LEGAMBIENTE: CAMBIARE DIREZIONE. UNIRE LAVORO, ECONOMIA ED AMBIENTE: SI PUO’ E SI DEVE

E’ imminente l’inizio a Parigi della conferenza internazionale sul clima dell’ONU con l’obiettivo di trovare un accordo per evitare l’aumento della temperatura del pianeta oltre i 2 gradi entro il 2050. E’ ormai il tempo di prendere seriamente in considerazione la questione, anche a livello locale, sia nella percezione dei rischi, ma anche delle opportunità offerte da un cambiamento radicale nel modo di produrre e consumare energia ed in particolare dalla fuoriuscita dal ‘sistema petrolio’.

Questo vale anche per gli aspetti occupazionali.

Tra le voci che insistentemente si alzano per vantare l’importanza delle trivellazioni nel nostro territorio vi è infatti quella, sicuramente da non sottovalutare vista la cronica mancanza di lavoro, dei vantaggi occupazionali delle ricerche petrolifere.

Ma esistono tanti modi per fare occupazione, modi buoni e meno buoni, più produttivi e meno produttivi, anche in termini di numero di posti.

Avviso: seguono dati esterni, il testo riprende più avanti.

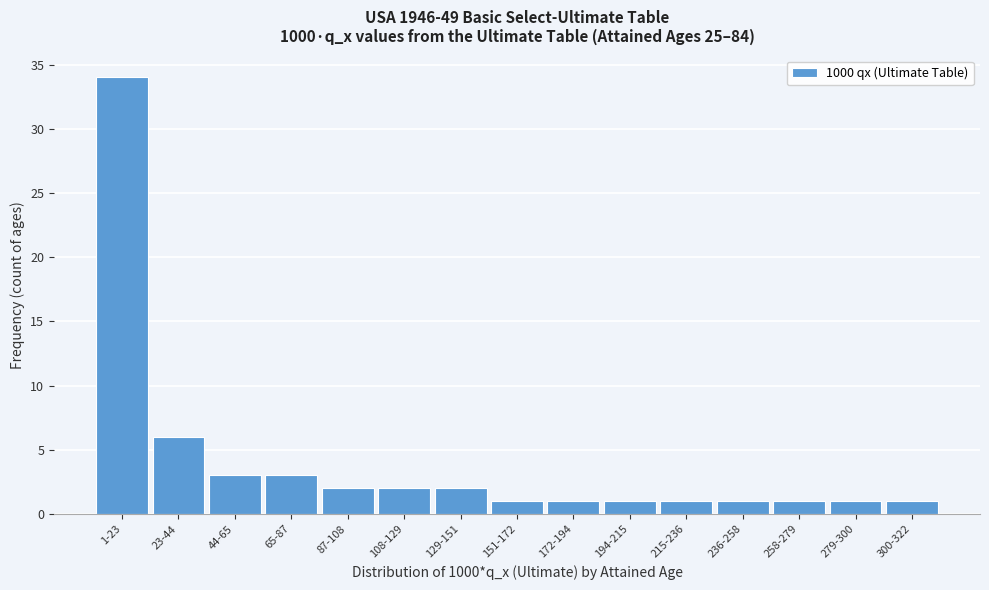

Reading left to right, extract all data points from this chart.

1-23=34	23-44=6	44-65=3	65-87=3	87-108=2	108-129=2	129-151=2	151-172=1	172-194=1	194-215=1	215-236=1	236-258=1	258-279=1	279-300=1	300-322=1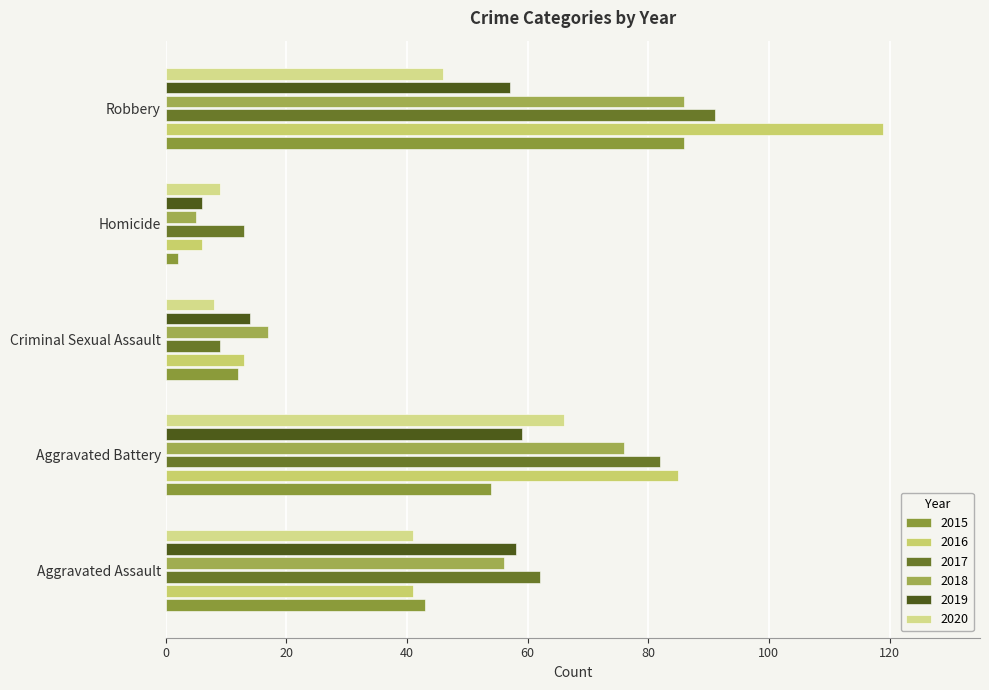

What is the difference between the highest and lowest values at Aggravated Assault?

21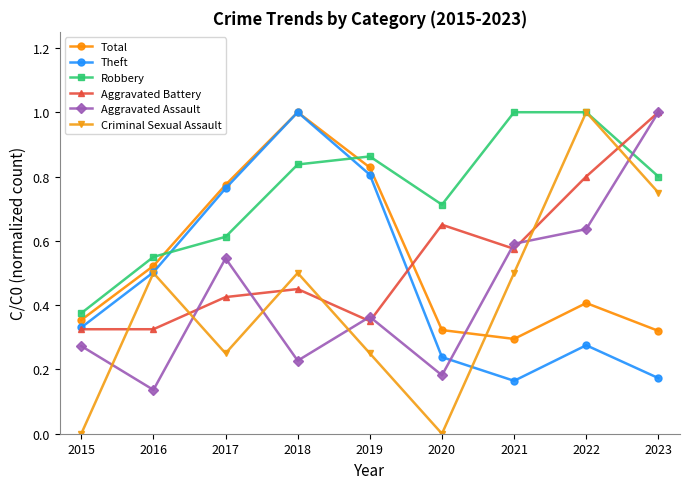

At how many categories does at least one series exceed 0?

9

Paradossalmente pare che in provincia di Ragusa si seguano sempre le strade meno vantaggiose, anche in questa direzione.

Va infatti evidenziato, dati alla mano, che, per ogni milione di euro investito in Italia nel recupero e riqualificazione energetica nel periodo 2011-2015 si sono creati 15 occupati (10 nel diretto e 5 nell’indotto) tutti a carattere locale, (fonte Camera dei Deputati) mentre con lo stesso investimento nel settore petrolifero si creano solo 6 occupati, di cui addirittura solo 0,6 a livello locale (fonte Assomineraria). Se invece si intervenisse sugli edifici scolastici più energivori, per ogni milione di € investito gli occupati sarebbero 66, di cui 44 nel settore diretto e 22 nell’indotto (fonte CRESME).

Ad esempio sarebbe bastato che il Comune di Ragusa avesse utilizzato il 20% delle royalties incassate nel 2014 per rendere efficienti energeticamente 5.000 mq di edifici scolastici: si sarebbero in tal modo creati ben 363 nuovi occupati!

E’ evidente che non c’è paragone con l’investimento delle società petrolifere, che a parole dicono di fare l’interesse della comunità (a cui invece lasciano un piatto di lenticchie) ma nei fatti fanno solo quello dei loro azionisti.

E questo senza considerare i problemi ambientali: è infatti evidente che la riqualificazione energetica non fa danni ma porta benefici per l’ambiente e per chi vive negli edifici stessi (riduzione dei costi in bolletta e migliore vivibilità) mentre le trivellazioni, checchè se ne dica, rischi ne portano eccome, dai rischi per le falde idriche a quelli per il clima, e quindi a cascata per il benessere generale e per l’agricoltura: rischi che nella nostra realtà locale sono ancora purtroppo scandalosamente sottovalutati.